Ayrancıgil’in müşterileri arasında, günde iki kere gelip fön çektirenler bile vardı. Bu beyler akşam yemeğe, gazinoya gitmeden önce mutlaka Ayrancıgil’e gelir, kendilerine çeki düzen verirlerdi. Bu terbiyeli, saygıdeğer, görgülü centilmenler arasında Haldun Dormen, Göksel Arsoy, Tolga Aşkıner, Bülent Ersoy, Kemal Sunal ve Osman Yağmur dereli, Faruk Tınaz gibi birçok ünlünün yanı sıra siyasiler ve iş adamları da vardı.

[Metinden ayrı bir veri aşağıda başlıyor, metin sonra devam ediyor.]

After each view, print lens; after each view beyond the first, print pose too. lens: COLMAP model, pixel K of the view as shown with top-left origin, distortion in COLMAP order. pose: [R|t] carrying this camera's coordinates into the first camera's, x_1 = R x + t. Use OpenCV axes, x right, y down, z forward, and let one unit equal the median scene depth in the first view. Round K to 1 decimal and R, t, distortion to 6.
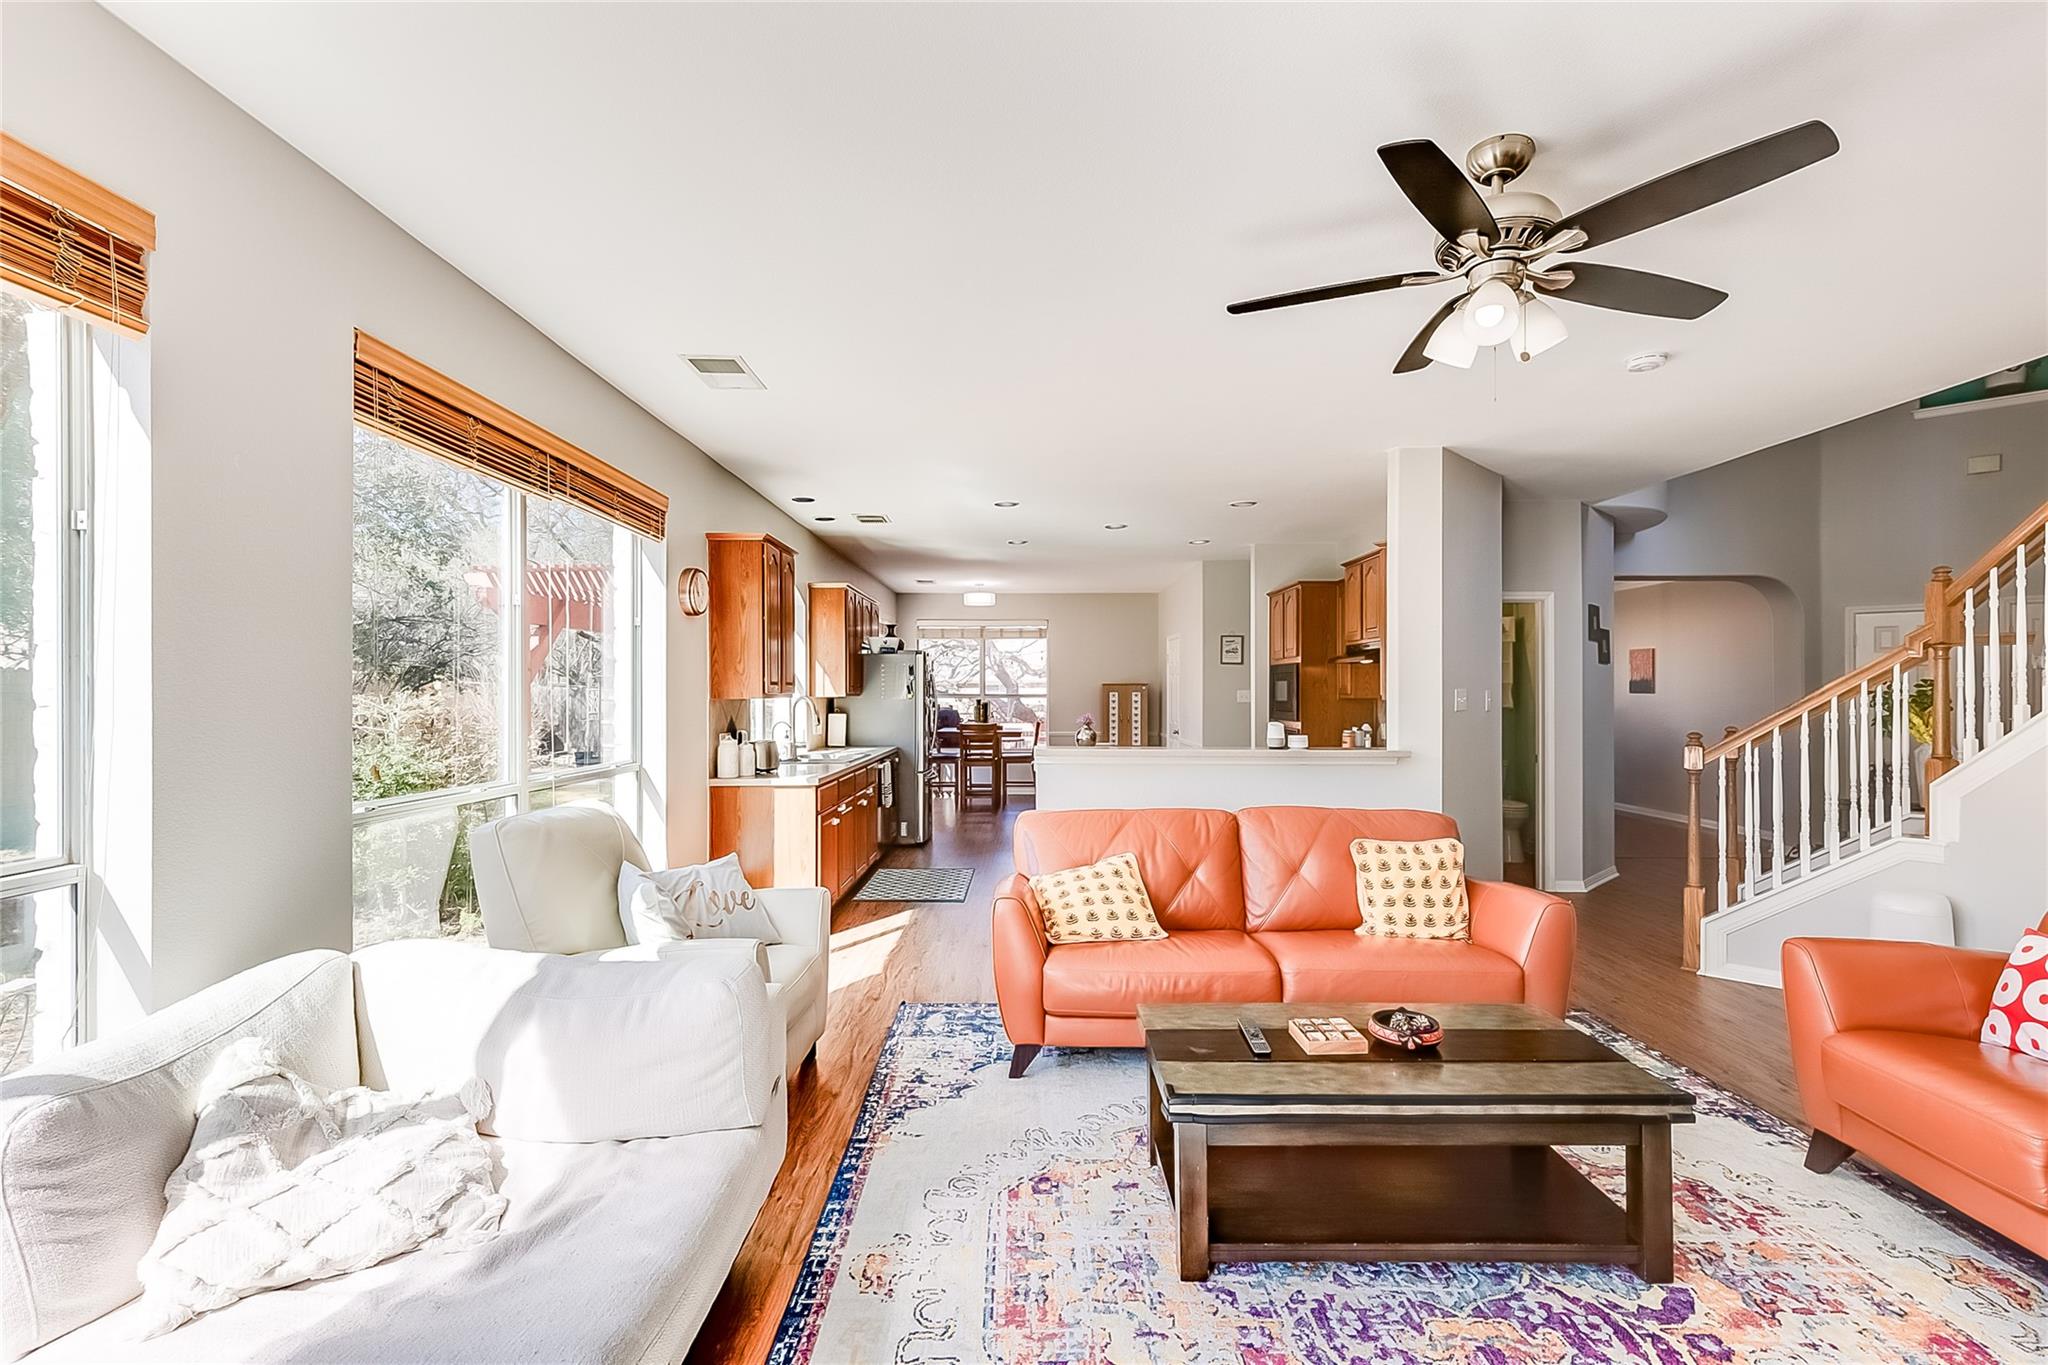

1975’li yılların başlarında açtığı erkek kuaförü salonun da yaptığı yeniliklerle, berberliğin gerçek bir sanat değeri olduğunu, insanlara göstermeye ve uygulamaya başladı. Hep yeniliklere kendini adapte ederek, modayı yakinen takip etti. Müşteri sayısını ve kalitesini üst seviyeye çıkararak, yapılan çalışmalar sonunda müşteri portföyü Türkiye’nin önde gelen insanlar oldu. Sektördeki yenilikleri her daim takip ederek, klasik berber anlayışından uzaklaştı, kadın ve erkeklerin bir arada hizmet aldığı salonlarını açmaya başladı. Şu an Parisli Cemil kuaför salonları İstanbul, Ankara, İzmir olmak üzere üç şehirde on iki şube ile hizmet vermektedir.